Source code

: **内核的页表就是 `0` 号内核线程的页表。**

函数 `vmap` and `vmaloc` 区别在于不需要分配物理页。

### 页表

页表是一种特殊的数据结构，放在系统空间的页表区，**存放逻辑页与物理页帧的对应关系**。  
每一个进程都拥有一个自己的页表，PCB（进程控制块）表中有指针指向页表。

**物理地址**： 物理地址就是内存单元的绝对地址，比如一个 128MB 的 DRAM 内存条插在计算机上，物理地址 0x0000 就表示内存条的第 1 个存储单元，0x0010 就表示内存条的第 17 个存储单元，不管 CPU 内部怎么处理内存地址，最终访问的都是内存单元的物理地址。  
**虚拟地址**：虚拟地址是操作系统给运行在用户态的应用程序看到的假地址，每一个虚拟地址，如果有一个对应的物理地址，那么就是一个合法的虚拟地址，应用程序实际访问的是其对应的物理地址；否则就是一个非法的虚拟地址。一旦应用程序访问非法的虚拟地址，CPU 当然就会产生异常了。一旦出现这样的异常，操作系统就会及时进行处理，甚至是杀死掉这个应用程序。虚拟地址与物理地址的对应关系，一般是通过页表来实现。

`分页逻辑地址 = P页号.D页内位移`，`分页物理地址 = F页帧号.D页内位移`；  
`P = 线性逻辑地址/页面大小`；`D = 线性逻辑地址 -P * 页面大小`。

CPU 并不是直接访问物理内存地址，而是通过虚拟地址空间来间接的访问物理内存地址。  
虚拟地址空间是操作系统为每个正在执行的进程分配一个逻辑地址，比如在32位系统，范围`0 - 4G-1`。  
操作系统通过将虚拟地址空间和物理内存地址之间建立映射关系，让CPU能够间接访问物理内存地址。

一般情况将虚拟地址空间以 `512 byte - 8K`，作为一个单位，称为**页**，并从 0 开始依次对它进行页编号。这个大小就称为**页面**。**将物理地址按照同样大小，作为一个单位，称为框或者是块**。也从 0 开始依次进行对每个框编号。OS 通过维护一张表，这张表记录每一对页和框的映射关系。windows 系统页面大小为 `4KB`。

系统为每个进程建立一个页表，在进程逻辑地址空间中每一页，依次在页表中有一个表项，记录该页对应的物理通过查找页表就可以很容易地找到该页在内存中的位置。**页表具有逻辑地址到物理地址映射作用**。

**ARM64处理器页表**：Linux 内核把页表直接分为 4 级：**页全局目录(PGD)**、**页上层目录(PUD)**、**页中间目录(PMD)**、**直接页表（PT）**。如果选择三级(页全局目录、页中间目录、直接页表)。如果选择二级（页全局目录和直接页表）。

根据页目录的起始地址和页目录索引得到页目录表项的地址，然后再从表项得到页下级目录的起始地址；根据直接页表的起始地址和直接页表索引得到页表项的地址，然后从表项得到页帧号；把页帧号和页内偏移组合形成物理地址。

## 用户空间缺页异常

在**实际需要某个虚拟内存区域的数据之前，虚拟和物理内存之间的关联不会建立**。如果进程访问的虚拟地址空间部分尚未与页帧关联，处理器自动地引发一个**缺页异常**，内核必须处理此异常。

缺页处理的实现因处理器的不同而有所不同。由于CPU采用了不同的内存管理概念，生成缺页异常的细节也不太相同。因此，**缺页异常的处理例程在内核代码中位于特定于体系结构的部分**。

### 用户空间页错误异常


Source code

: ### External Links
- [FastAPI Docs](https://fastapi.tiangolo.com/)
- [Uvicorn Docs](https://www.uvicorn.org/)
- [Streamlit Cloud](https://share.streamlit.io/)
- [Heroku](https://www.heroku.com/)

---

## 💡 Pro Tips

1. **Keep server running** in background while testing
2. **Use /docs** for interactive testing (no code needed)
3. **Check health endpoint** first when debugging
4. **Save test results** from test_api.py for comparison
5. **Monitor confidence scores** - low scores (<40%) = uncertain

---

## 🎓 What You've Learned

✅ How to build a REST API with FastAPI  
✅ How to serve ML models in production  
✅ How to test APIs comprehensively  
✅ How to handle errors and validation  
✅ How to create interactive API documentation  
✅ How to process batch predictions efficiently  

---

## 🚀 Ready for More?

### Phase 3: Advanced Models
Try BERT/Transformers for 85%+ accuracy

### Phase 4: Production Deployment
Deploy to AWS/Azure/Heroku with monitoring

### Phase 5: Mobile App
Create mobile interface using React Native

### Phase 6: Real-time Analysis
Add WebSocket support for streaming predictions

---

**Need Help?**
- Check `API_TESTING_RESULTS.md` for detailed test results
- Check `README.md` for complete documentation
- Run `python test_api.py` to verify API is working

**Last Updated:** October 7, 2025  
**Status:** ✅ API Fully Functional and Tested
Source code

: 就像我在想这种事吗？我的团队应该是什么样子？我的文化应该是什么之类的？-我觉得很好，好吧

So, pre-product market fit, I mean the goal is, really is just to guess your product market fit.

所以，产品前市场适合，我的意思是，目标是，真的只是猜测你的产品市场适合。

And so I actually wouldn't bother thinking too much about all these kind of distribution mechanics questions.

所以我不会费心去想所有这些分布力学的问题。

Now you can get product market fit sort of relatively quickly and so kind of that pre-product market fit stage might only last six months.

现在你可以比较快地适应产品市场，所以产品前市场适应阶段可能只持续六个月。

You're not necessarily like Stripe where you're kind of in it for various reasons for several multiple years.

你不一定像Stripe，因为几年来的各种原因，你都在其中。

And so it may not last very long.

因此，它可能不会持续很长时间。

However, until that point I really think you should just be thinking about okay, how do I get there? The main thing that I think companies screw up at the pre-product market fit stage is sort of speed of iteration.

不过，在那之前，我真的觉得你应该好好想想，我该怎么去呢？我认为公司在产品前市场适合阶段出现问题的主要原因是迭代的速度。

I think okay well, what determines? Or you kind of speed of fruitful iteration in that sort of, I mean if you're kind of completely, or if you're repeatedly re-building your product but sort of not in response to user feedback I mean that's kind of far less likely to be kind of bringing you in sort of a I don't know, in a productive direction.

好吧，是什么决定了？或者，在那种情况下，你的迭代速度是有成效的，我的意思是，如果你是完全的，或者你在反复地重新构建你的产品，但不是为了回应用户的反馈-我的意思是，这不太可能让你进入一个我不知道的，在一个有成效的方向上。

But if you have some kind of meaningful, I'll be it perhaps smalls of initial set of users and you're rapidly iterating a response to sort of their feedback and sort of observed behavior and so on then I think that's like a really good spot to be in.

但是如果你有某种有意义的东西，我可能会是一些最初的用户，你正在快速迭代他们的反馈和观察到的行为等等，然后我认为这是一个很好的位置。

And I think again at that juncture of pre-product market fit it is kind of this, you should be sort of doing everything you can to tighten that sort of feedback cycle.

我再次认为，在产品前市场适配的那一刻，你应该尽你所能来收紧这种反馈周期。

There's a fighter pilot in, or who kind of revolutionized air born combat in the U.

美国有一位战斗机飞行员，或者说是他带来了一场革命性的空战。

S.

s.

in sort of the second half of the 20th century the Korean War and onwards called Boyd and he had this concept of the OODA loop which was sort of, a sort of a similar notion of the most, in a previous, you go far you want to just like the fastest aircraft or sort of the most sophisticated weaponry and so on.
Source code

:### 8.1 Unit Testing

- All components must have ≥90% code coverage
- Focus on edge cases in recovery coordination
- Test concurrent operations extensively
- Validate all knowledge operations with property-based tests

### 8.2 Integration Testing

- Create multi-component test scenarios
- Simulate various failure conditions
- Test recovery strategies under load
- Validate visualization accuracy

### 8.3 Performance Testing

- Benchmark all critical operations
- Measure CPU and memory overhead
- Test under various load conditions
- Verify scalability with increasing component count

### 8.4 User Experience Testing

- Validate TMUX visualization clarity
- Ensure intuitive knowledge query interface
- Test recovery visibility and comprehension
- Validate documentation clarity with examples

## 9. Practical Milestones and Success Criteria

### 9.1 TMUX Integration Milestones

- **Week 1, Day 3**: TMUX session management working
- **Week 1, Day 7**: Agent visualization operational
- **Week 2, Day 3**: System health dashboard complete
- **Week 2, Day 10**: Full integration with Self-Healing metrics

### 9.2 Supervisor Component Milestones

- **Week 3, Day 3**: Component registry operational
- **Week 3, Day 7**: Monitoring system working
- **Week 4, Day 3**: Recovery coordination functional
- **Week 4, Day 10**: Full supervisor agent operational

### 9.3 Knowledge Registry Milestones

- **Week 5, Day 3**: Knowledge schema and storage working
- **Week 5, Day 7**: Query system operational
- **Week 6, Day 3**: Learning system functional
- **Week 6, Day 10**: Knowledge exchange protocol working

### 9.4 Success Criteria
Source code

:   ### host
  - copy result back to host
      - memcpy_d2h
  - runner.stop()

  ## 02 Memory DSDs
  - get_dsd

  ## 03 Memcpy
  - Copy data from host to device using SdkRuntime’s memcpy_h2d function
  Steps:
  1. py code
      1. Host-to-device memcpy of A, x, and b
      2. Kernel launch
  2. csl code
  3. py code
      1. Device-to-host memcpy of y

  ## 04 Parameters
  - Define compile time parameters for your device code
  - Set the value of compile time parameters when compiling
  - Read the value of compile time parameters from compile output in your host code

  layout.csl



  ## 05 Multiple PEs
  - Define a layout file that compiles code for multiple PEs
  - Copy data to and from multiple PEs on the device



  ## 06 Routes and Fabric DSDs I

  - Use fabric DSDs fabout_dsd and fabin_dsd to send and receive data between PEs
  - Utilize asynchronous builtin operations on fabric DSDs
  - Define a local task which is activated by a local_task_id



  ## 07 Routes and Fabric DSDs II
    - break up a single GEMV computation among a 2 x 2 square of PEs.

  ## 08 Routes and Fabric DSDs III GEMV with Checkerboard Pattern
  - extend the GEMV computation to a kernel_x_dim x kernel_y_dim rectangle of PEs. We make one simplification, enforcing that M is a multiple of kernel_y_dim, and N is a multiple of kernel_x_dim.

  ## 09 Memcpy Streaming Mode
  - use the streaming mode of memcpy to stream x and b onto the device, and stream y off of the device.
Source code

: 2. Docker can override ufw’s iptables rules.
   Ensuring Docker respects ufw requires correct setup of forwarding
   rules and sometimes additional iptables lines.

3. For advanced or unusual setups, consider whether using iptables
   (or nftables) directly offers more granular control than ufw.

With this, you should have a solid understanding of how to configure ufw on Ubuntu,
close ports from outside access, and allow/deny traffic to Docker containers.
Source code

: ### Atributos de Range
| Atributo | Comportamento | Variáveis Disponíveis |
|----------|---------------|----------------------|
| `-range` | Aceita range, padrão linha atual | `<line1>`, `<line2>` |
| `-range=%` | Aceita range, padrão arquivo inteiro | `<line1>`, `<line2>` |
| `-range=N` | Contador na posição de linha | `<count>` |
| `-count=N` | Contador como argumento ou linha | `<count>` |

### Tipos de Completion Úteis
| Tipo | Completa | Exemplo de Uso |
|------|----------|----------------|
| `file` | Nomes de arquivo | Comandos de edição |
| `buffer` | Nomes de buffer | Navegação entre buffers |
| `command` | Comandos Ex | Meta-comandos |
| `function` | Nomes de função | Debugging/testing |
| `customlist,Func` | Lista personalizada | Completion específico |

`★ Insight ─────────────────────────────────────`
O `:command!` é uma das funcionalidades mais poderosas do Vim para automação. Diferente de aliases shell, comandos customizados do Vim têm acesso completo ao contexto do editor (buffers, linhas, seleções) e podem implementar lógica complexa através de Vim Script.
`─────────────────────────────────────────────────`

### EXERCISE DETAILS
Set down the lines between the one holding "- Validate TMUX visualization clarity" and the one holding "### 9.1 TMUX Integration Milestones", inclusive, reproducing each exactly.

### TASK RESULT
- Validate TMUX visualization clarity
- Ensure intuitive knowledge query interface
- Test recovery visibility and comprehension
- Validate documentation clarity with examples

## 9. Practical Milestones and Success Criteria

### 9.1 TMUX Integration Milestones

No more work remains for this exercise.